|
Getting your Trinity Audio player ready...
|
By: Nick Carraway
A veteran journalist at The New York Times is accusing his estranged wife, a Manhattan prosecutor, of weaponizing her authority to have him falsely arrested and banned from his children during a bitter custody battle. According to a federal lawsuit reviewed by the New York Post, health-care reporter Joseph Goldstein claims Assistant District Attorney Amanda Goun conspired with colleagues in the DA’s office and NYPD officers to bring trumped-up criminal charges against him in 2022.
Goldstein’s complaint, filed May 16 in Manhattan federal court, names Goun, two other prosecutors, and two NYPD personnel as co-defendants. It alleges that Goun — using her connections in the District Attorney’s Office — coached their children to lie, manipulated officers at the scene of a domestic dispute, and ultimately pushed for felony charges that led to Goldstein’s arrest and a months-long order of protection barring him from seeing his kids.
According to the Post, the couple married in 2015 and have two young children. The marriage began to unravel in 2022, the suit says, when Goun rejoined the Manhattan DA’s Office after a stint in Suffolk County. That fall, she allegedly broke into a Brooklyn apartment shared by Goldstein’s family to gather incriminating material for divorce proceedings. Weeks later, on Oct. 8, a domestic dispute erupted at their home — with their 4- and 6-year-old children present.
Goun called 911 claiming Goldstein slammed a door on her, bruising her arm. But according to the suit, responding officers found no grounds for arrest. That’s when Goun allegedly called her colleague Lawrence Newman — now with the Brooklyn DA’s Office — from the scene, urging him to help pursue more serious charges. That conversation, according to the lawsuit, was caught on police bodycams and shows Goun’s alleged efforts to escalate the case.
The Post reports that Goun altered her account, later claiming she was knocked to the ground, prompting an assault charge. She then accused Goldstein of abusing their children — charges that the suit says were false and involved coaching the children to provide incriminating statements. Goldstein denied the allegations and maintained he never harmed his kids.

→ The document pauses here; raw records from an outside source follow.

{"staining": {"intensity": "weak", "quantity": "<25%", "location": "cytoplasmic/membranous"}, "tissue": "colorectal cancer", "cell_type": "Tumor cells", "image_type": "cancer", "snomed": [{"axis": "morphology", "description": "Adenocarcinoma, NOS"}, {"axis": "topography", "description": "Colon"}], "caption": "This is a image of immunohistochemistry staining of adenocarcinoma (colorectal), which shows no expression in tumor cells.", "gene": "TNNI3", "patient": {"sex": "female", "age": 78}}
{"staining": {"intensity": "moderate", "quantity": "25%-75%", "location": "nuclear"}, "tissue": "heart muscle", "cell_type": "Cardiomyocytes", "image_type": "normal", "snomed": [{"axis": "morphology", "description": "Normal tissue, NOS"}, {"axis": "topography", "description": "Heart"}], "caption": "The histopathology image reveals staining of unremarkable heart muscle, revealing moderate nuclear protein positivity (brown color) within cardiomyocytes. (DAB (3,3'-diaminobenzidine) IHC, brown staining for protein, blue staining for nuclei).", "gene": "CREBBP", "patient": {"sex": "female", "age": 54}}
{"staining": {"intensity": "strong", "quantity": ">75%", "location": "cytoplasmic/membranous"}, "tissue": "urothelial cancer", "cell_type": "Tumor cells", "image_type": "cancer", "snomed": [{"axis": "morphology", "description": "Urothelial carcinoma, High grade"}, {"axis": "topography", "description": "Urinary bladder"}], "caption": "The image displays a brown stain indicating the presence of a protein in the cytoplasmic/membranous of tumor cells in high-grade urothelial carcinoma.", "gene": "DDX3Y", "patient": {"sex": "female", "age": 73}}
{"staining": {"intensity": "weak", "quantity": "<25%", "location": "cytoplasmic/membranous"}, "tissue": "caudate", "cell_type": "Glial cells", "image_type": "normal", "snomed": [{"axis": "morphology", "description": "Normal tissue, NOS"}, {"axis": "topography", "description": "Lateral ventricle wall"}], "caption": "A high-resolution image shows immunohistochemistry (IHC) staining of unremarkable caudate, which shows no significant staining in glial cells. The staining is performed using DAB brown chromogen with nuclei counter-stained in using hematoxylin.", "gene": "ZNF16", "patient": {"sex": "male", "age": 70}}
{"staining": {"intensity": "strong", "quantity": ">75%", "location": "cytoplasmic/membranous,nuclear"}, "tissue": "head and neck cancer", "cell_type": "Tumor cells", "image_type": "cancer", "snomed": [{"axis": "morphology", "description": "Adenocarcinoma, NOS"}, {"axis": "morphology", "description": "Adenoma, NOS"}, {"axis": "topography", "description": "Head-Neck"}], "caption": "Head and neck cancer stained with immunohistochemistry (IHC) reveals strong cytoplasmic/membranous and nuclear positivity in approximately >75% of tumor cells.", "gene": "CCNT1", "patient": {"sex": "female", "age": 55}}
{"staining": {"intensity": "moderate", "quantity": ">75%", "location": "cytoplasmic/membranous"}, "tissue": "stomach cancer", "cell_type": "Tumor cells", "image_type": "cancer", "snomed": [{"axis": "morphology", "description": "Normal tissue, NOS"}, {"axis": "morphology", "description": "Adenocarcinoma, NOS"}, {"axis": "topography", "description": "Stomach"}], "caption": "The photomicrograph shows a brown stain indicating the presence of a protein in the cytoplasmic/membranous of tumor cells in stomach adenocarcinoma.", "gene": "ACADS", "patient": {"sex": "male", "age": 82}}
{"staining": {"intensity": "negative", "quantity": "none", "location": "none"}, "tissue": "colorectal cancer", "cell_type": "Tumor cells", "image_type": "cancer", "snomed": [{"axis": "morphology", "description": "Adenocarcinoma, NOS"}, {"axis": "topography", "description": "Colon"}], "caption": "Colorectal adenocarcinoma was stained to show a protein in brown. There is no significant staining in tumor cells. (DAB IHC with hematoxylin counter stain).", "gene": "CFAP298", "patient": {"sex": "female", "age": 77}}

Goldstein was eventually charged with assault, harassment, and endangering the welfare of a child. His lawsuit claims Goun, Newman, ADA Kelly Keating, and NYPD officers Detective Rachel Lutz and Officer Carmen Fabian collaborated to fabricate the charges and use them as leverage in the custody battle.
The New York Post reports that these charges resulted in a painful eight-month period where Goldstein was barred from seeing his children. A family court investigation into the child-abuse claims was eventually dropped after the city’s Administration for Children’s Services deemed the allegations “unfounded.” The criminal case was also dismissed, and Goldstein has since regained partial custody.
Goun and Keating remain employed by the Manhattan DA’s Office. Newman left that office two months after the incident and now works in the Brooklyn DA’s Office, according to the Post. The NYPD and both DA’s offices declined to comment to the Post, and Goldstein has also declined public comment.
Goldstein is seeking unspecified damages in the 62-page federal complaint and is demanding the return of personal property he alleges Goun took during their separation.
This explosive case, as reported by the New York Post, shines a harsh light on the potential abuse of prosecutorial power and the personal toll it can take when public resources are allegedly used to influence private legal matters.